Decepcionado pelas ideologias mobilizadoras, liberais, sociais ou nacionais que trouxeram guerras e massacres com vistas a um universalismo utópico, homem moderno assistiu a modernidade esvaziar-se de sentidos, mesmo daqueles que só a linguagem pode conferir ao mundo, por vezes tão ricamente, aliás. É que mesmo a linguagem mais nobre foi assimilada àquela dos anúncios publicitários. Mediocrizou-se. Homens e produtos disputam o mercado, cada vez mais violentamente, obedientes ao coro formado pelas vozes de multidões anônimas, ora pacíficas, ora hostis, ao sabor de suas inclinações momentâneas.

Até que a vontade do homem se tornasse a vontade do nada.


Nihil, o nada que dissolve a subjetividade, núcleo do indivíduo que agora se descobre, contudo, múltiplo, projetado nas facetas multiplicadoras das redes. No nada imagético, espelho narcísico, apaixona-se por um eu que não é senão eco de frases feitas.
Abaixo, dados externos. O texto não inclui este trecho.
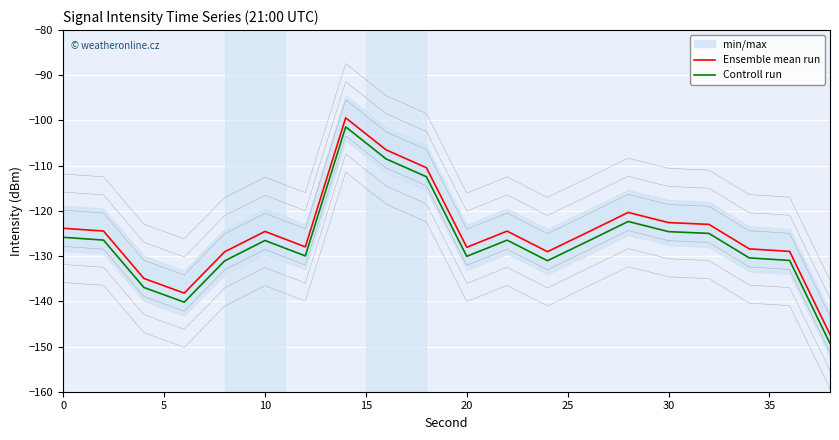

Rank the series by their maximum value, from lowest to highest.

Controll run, Ensemble mean run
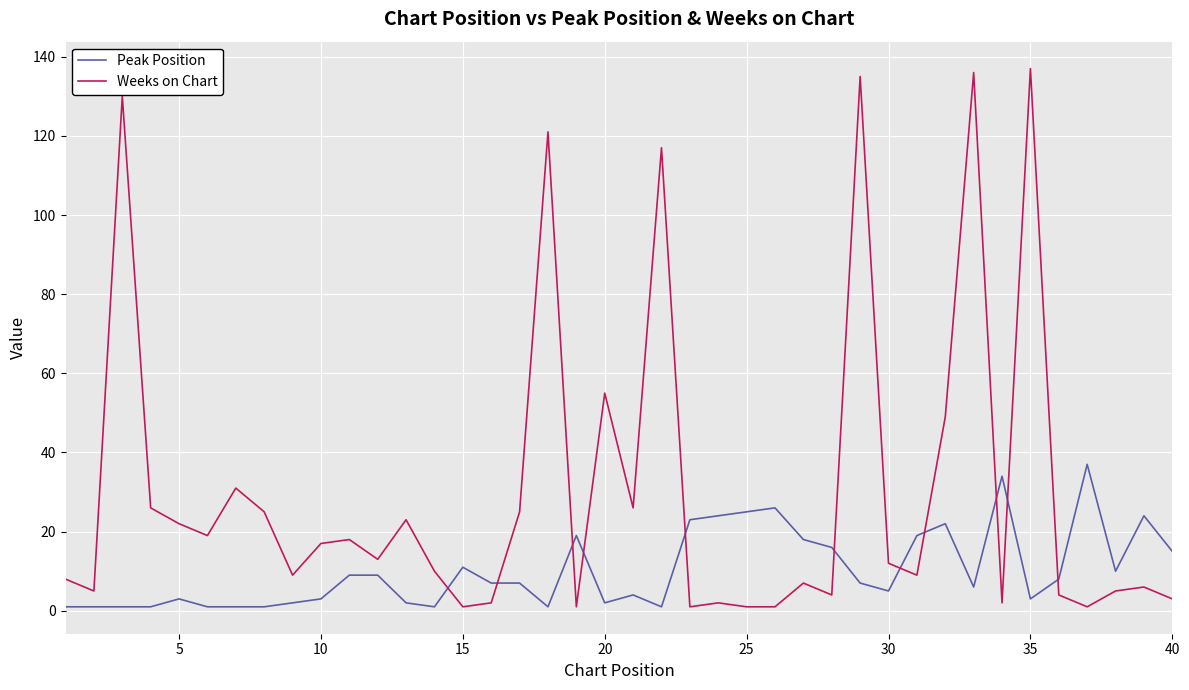

Which series has the largest total across all categories?

Weeks on Chart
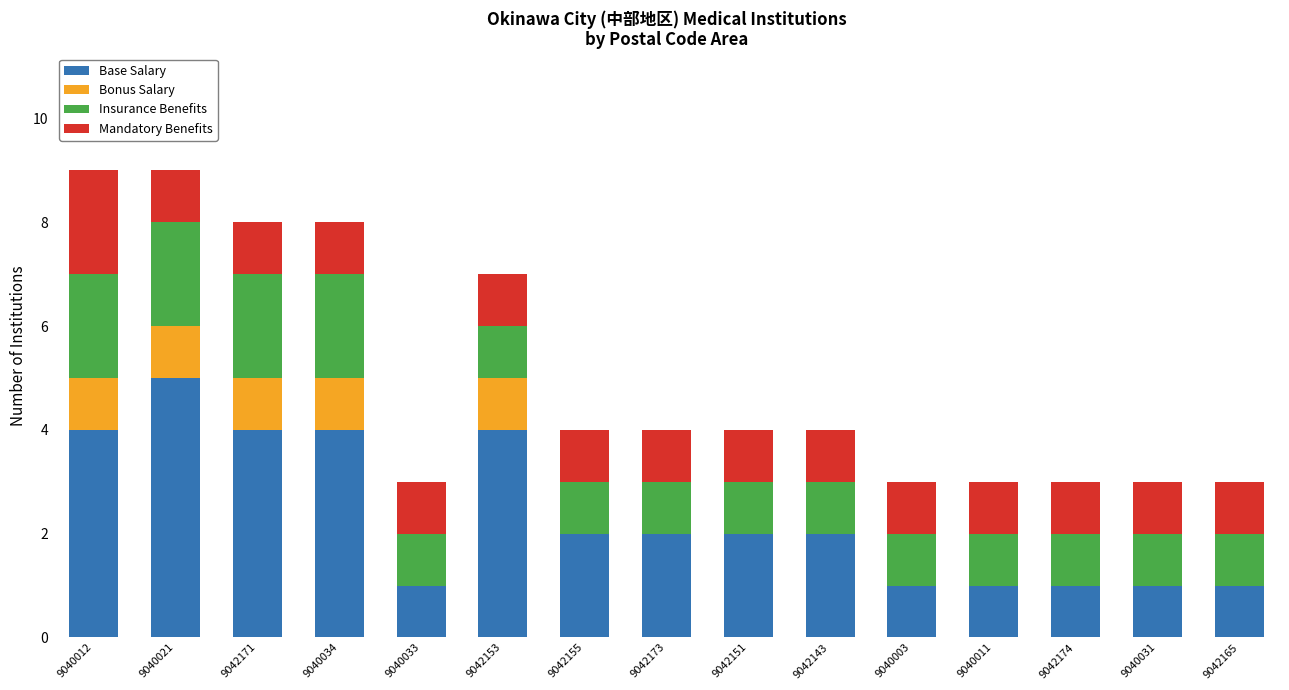

The value of Base Salary at 9042151 is 2. True or false?

True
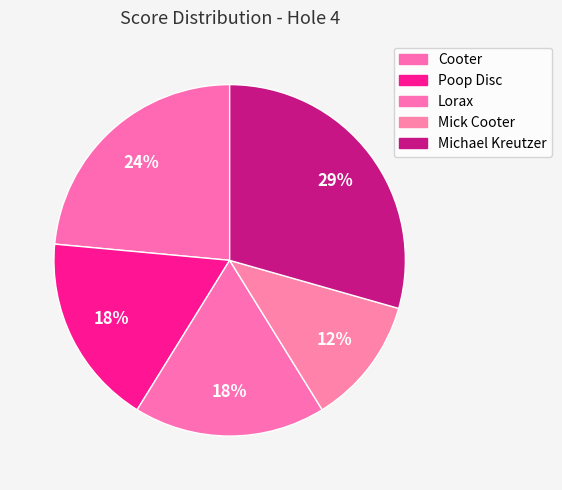

Count the number of slices in the pie.

5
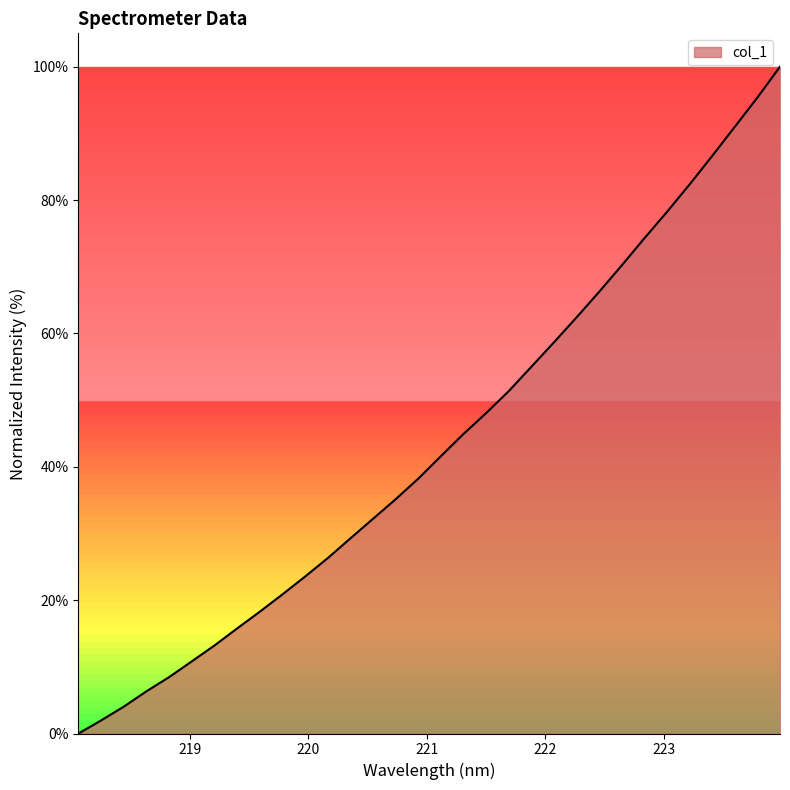

What is the difference between the maximum and minimum values?

100.0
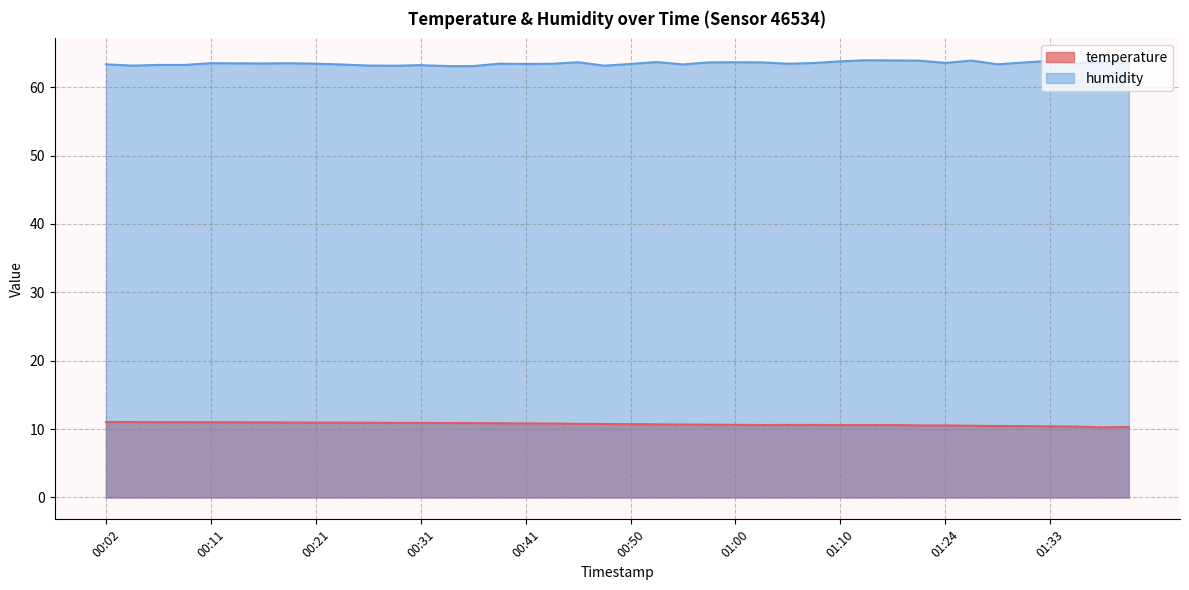

Reading left to right, what are all the values shown in this chart?

temperature: 11.0	11.0	11.0	11.0	11.0	11.0	11.0	11.0	10.9	10.9	10.9	10.9	10.9	10.9	10.9	10.9	10.8	10.8	10.8	10.8	10.7	10.7	10.7	10.7	10.6	10.6	10.6	10.6	10.6	10.6	10.6	10.5	10.5	10.5	10.4	10.4	10.4	10.4	10.2	10.3
humidity: 63.4	63.2	63.3	63.3	63.5	63.5	63.5	63.5	63.4	63.3	63.2	63.1	63.2	63.1	63.1	63.4	63.4	63.4	63.6	63.1	63.4	63.7	63.3	63.6	63.6	63.6	63.4	63.5	63.8	63.9	63.9	63.9	63.6	63.9	63.4	63.6	63.9	63.5	63.8	63.6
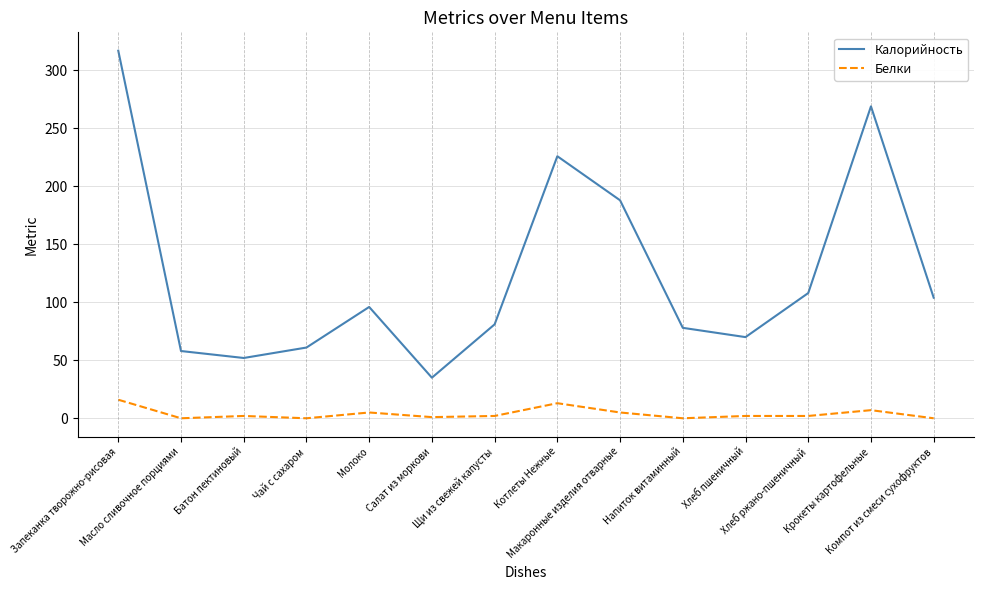

The value of Калорийность at Молоко is 147. True or false?

False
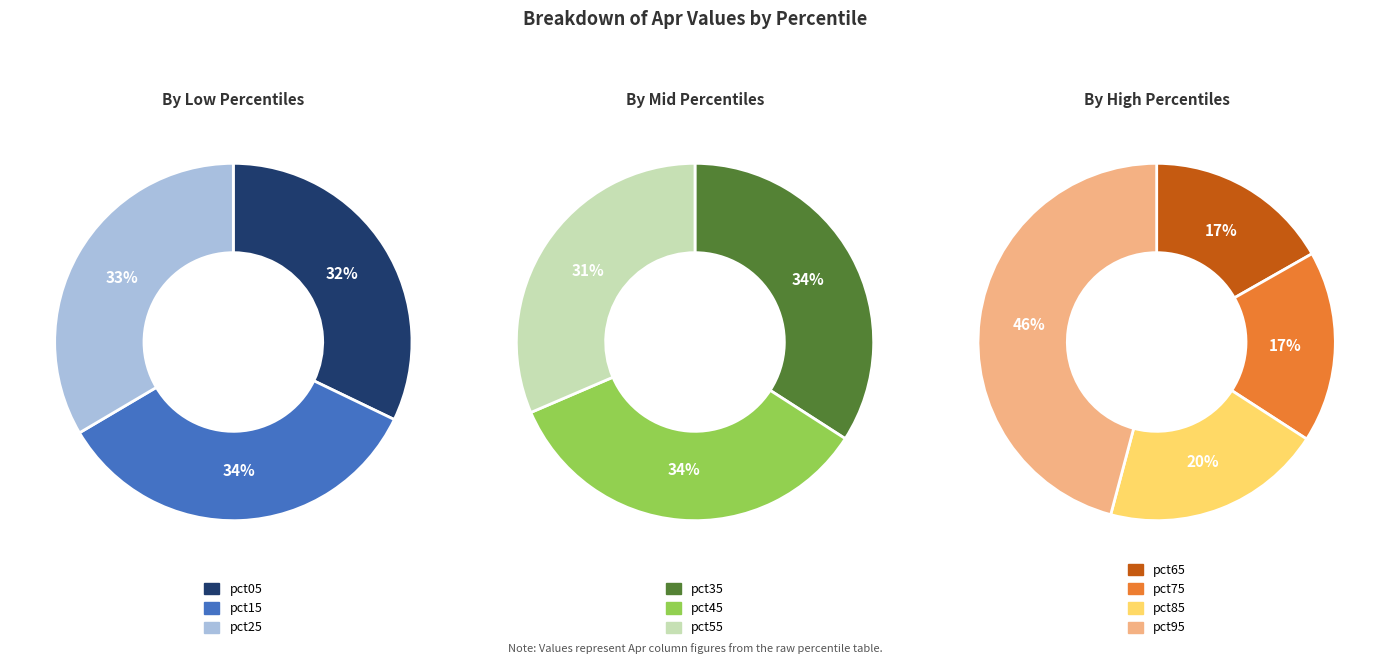

Rank the categories by value from highest to lowest.

pct95, pct85, pct15, pct75, pct25, pct45, pct35, pct65, pct05, pct55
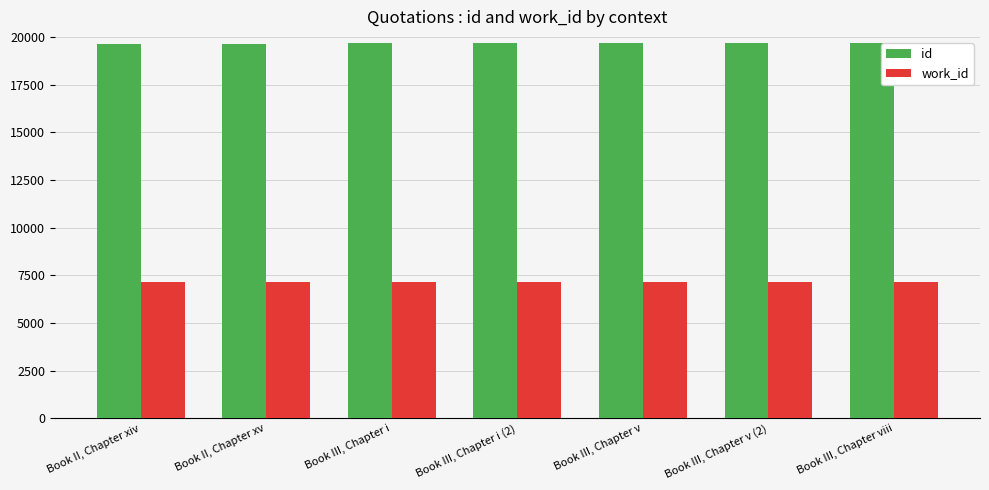

What is the difference between the highest and lowest values at Book III, Chapter i?

12517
Descobre-se prosélito de uma religião cujo corpo doutrinal foi substituído por slogans. Ele discursa, ele grita, ele vocifera ora Paz, ora Justiça, podendo escolher, ― #malmequer, #bem-me-quer ― a cada manhã, uma nova causa pela qual lutar no evento que terá lugar logo mais. As regras devem ceder diante das exceções. O denuncismo substituiu-se à capacidade crítica. Nada mais se debate, e os espíritos empobrecem. A liberdade de escolha resta profundamente comprometida. É no nada que este homem pós-moderno deposita sua liberdade. Pensa-se múltiplo, quando não está senão dividido, dissolvido na massa, nos movimentos, morto em sua subjetividade à qual renúncia, hipnotizado por paradigmas estéticos e culturais fragmentados, onde é possível acreditar um pseudo passado e pseudo futuro, velho sonho das bruxas que o medievo estigmatizara no caos que se opunha à Ordem Divina.

Releio-me. Constato não sem surpresa o quanto minha própria percepção das coisas precisa fragmentar-se, ela também, para melhor descrever o que percebo à minha volta. E ocorre-me o quanto de nostalgia encontro em minhas palavras, fruto contagioso talvez dos sonhos vislumbrados no olhar de alguns dos que me cercam. Desejaríamos ressuscitar o homem moderno, cuja carne já se desprende dos ossos?  Mac Benac! Para tanto seria preciso recriar ou despertar alguém ingenuamente capaz de acreditar em verdades universais. Fugindo às decepções e aos desenganos, ele escolhe sonhar com um destino inspirado em ideais da fé, espelho divino da Lei e da Ordem. Seus sentidos despertam, ao som mágico da flauta que o encanta. O futuro, do fundo do abismo, lhe sorri aqui e agora, reflexo insólito da ilusão que encarna a Esperança, brilhando escondida entre todos os males do mundo.